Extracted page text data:
──────────────────────────────

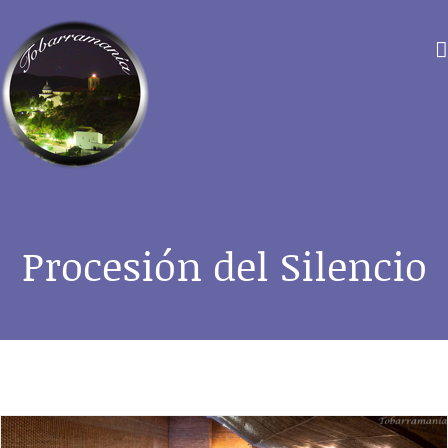
Saltar
al
contenido
Procesión del Silencio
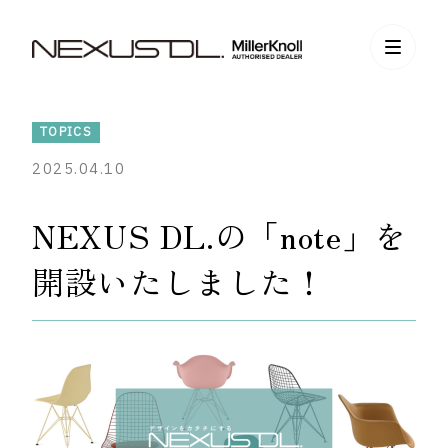
TOPICS
2025.04.10
NEXUS DL.の「note」を
開設いたしました！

──────────────────────────────

→ TASK REQUIREMENTS
Copy all of the entries verbatim, leaving out any pictures they contain.

→ EXERCISE RESULT
Saltar
al
contenido
Procesión del Silencio
TOPICS
2025.04.10
NEXUS DL.の「note」を
開設いたしました！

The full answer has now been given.